Are There Any Bullets Left In McConnell’s Gun?
McConnell makes it official that, at least for now, he’s giving up on BCRA:
Senator Mitch McConnell, the Republican leader, conceded Monday night that “the effort to repeal and immediately replace the failure of Obamacare will not be successful.” He outlined plans to vote now on a measure to repeal the Affordable Care Act, with it taking effect later. That has almost no chance to pass, however, since it could leave millions without insurance and leave insurance markets in turmoil.
But President Trump was not ready to give up. He immediately took to Twitter to say: “Republicans should just REPEAL failing ObamaCare now & work on a new Healthcare Plan that will start from a clean slate. Dems will join in!”
Evidently, this is enormously unlikely to work. It’s worth considering that a repeal bill that could pass under the Byrd Rule (i.e. a repeal of the Medicaid expansion and the tax credits but not the regulations) would be far worse than BCRA:
Its findings aren’t pretty. CBO estimates that, compared to what’s already projected to happen under current law:
-
18 million more people would become uninsured in the first full year after the bill’s enactment — rising to 32 million more people by 2026;
-
premiums in the individual insurance marketplaces would soar — they’d go up 20 to 25 percent above currently projected increases in the first full year after repeal, and “would about double by 2026”;
-
and access to coverage on the individual markets would plummet — about half of the US population would live in areas “that would have no insurer participating” in the individual market, CBO projects.

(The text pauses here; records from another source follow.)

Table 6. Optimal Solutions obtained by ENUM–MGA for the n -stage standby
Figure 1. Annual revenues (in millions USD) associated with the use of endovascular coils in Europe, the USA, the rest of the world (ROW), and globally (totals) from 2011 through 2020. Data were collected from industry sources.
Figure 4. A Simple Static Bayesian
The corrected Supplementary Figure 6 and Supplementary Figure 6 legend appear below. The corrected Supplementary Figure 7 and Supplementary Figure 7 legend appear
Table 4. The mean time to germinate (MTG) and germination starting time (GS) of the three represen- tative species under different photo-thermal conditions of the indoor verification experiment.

If McConnell brings this to a vote it would almost certainly be to call the bluffs of Trump and the recalitrant senators; it’s very hard to see this passing if BCRA couldn’t. The only thing that gives me pause about BCRA is that except for Collins the bullshit-moderate is remaining silent. Until there are at least two nays from Capito/Heller/Portman/Murkowski/Flake, the possibility of an AHCA ressurection (as Erik implies below) is there. Not very strong, but there.

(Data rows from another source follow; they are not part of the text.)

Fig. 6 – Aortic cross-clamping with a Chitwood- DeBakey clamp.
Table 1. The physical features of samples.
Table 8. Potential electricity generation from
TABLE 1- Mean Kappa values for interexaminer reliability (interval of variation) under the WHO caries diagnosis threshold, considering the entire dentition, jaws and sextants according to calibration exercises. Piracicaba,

It also should be obvious that the stalling of the BCRA is not part of some masterful 11th-dimensional chess strategy to guarantee the failure of an unpopular bill. If that was the case, they just would have let the AHCA drop after it was pulled the first time — nobody gets primaried based on a vote that doesn’t happen. Republicans wanted to gut the ACA, and McConnell was playing to win all the way. They’re now likely to fail this Congress, but major healthcare policy changes are an extremely hard lift. They came a lot closer than, say, Bush did to gutting Social Security, and they’re not going to give up on the goal. The fight will continue — but an important battle was won tonight, and countless Americans who made their voices heard deserve a lot of credit.